Freud innova con el término de pulsión al referir y reconocer que estamos sostenidos en mociones libidinales. El concepto de pulsión freudiano supera el sentido de impulso de procreación (epitimia) propuesto por Aristóteles quien lo atribuye al alma sensitiva y supone que esta la comparte con el alma racional, en el humano. Para Freud, la pulsión es propia del humano y es la bisagra entre el cuerpo y los procesamientos psíquicos. Inicialmente, en el neonato la pulsión tiene que tramitar las tensiones internas las cuales solo tienen cantidad y es experimentada como tensión orgánica. Por ejemplo, el niño tiene hambre, se le da de comer y cancelada esa necesidad orgánica, queda satisfecho. La repetición de esa cancelación de la necesidad orgánica gracias a la acción específica que hace el tutor conlleva a que el niño pueda cualificar ese sentir como afecto. Junto con la satisfacción de la necesidad se erogeniza el órgano, provocando ahí un placer que está más allá de la necesidad. Por ejemplo, el niño seguirá introduciendo todo tipo de objetos en la boca por el placer concomitante, no porque le dé algún nutrimento. Estas mociones libidinales son el principio diferenciador entre la vida humana y la animal. En tanto que con el alimento entra también el placer del órgano, primero la boca y después los otros tantos goces dados por la piel y por las hendiduras donde se experimentan una mayor sensación libidinal.

Las coordenadas explicativas de este fenómeno son complejas en tanto que Freud articula desde la ontogénesis, una psicogénesis en un medio sociocultural. Es así que reconoce en el neonato un cuerpo que tiene necesidades y que posee determinantes dados por la filogénesis, no nace como tábula rasa sino con ciertos esquemas filogenéticos que lo disponen a reaccionar y desarrollar ciertas capacidades. La carga genética y su potencial latente lo desarrolla en el concepto del ello. Estos determinantes heredados no son sin la co‒influencia cultural, en tanto que la voluptuosidad del cuerpo deviene del exterior, como se ha dicho anteriormente. El desarrollo del sujeto implica una complejización del sentir en su relación con los otros, así va emergiendo un yo el cual se va diferenciando paulatinamente del exterior (el no yo). Desde las primeras interacciones, se van estableciendo las identificaciones con los progenitores como con otros miembros de la especie, del clan, de la familia o de la sociedad. Los atributos y acciones de los primeros patrones serán introyectados como ideales y normas sociales de comportamiento. Ese proceso es denominado por Freud, construcción del superyó y del ideal del yo.

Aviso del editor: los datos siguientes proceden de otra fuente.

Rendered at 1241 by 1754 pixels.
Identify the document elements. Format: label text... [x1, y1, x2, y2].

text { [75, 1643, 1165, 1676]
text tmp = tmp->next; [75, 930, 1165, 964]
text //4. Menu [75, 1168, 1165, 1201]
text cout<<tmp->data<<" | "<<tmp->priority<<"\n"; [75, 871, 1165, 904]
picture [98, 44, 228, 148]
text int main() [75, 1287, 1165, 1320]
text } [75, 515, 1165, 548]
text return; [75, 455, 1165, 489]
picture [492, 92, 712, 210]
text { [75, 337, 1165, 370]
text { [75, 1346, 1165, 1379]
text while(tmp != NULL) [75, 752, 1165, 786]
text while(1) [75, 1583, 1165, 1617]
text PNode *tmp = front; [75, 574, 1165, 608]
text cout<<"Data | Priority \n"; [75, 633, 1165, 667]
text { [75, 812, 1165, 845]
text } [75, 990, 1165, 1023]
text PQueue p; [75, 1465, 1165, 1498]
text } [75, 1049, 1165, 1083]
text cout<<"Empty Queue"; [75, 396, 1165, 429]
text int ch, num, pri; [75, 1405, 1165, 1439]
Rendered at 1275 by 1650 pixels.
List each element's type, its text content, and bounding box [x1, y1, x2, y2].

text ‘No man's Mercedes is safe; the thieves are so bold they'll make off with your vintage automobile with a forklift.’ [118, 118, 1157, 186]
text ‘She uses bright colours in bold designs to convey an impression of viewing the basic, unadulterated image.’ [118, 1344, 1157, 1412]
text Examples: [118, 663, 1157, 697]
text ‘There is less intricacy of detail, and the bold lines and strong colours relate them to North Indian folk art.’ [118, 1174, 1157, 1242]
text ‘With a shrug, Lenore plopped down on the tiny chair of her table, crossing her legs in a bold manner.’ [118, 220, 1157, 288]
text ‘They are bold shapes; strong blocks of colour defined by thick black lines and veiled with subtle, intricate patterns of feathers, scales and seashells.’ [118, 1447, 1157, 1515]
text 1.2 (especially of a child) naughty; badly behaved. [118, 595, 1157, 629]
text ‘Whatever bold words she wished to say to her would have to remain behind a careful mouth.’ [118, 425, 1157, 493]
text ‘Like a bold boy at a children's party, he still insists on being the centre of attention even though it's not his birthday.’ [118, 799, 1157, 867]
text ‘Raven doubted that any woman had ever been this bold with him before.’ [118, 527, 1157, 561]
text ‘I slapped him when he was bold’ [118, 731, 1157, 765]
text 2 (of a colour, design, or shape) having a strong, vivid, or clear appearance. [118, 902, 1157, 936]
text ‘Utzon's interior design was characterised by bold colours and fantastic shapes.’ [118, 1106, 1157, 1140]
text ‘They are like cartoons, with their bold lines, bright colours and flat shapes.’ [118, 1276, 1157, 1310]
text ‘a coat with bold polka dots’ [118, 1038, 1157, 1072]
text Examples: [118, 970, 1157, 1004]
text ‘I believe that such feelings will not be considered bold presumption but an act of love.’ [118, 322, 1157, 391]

La articulación de la pulsión con las demandas de la realidad externa se sostiene en que los contenidos inconscientes son dados por las experiencias primeras del neonato en su relación con el tutor(es), quienes demandan al niño regular su impulso, de modo que el niño desde el inicio queda atado a ella y supone que su deseo es igual a realizar la demanda del otro. Así pues, el presupuesto axiomático de pulsión se articula en su teorización alrededor de la primera tópica del aparato psíquico: lo inconsciente, lo preconsciente y consciente, así como de la segunda: ello, yo y superyó. Hay un pulsar del cuerpo que se configura desde la exterioridad, la satisfacción primordial dada por el otro es la huella fuente de placer y de toda pesquisa posterior en otros tantos objetos de deseo.

El determinante epistémico de Freud es la ciencia de su época, la cual está preñada de metáforas físico–químicas y mecanicistas. Un asunto relevante de la teorización freudiana es que invita a pensar al mundo y al hombre desde una práctica. Es decir, a diferencia de los filósofos, Freud —como médico— somete sus observaciones a evidencias empíricas; enfrenta el padecimiento de sus pacientes con lo cual trata de generar una terapéutica que se distingue del magnetismo e hipnotismo de su época; por lo que su teorización no es especulativa sino conjetural, basada en la experiencia clínica.

Como hombre de ciencia de su tiempo, se esfuerza en dar razón de los fenómenos que analiza; se rige por una metodología que inicia con una descripción minuciosa de los casos que atiende. Después, pasa a analizar las recurrencias en cada caso, en cada historial, genera hipótesis explicativas sobre el qué de los mismos, y finalmente, propone ciertas coordenadas generales a modo de teoría provisional, la cual en cada escrito las sigue poniendo en tela de juicio para seguir actualizando su comprensión del fenómeno clínico.

Dada su aspiración por ofrecer un saber legal para su tiempo, se desmarca del pensamiento religioso como del filosófico. Ambos saberes los critica por suponer que pueden ofrecer una explicación total a las problemáticas humanas para acallar su angustia existencial. Así pues, determina que tanto la religión como la filosofía son cosmovisiones, a saber: “una construcción intelectual que soluciona de manera unitaria todos los problemas de nuestra existencia a partir de una hipótesis suprema; dentro de ella, por tanto, ninguna cuestión permanece abierta y todo lo que recaba nuestro interés halla su lugar preciso” (Freud, 1989n, p.146). En esta misma conferencia, Freud se declara bajo el paradigma científico, el cual observa los procesos naturales e investiga todo campo de la actividad humana mediante un método crítico basado en observaciones minuciosas, comprobables para después proponer elaboraciones intelectuales sobre las mismas. Su propuesta se adelanta al discurso actual que pretende verdad, a saber: la ciencia basada en evidencias.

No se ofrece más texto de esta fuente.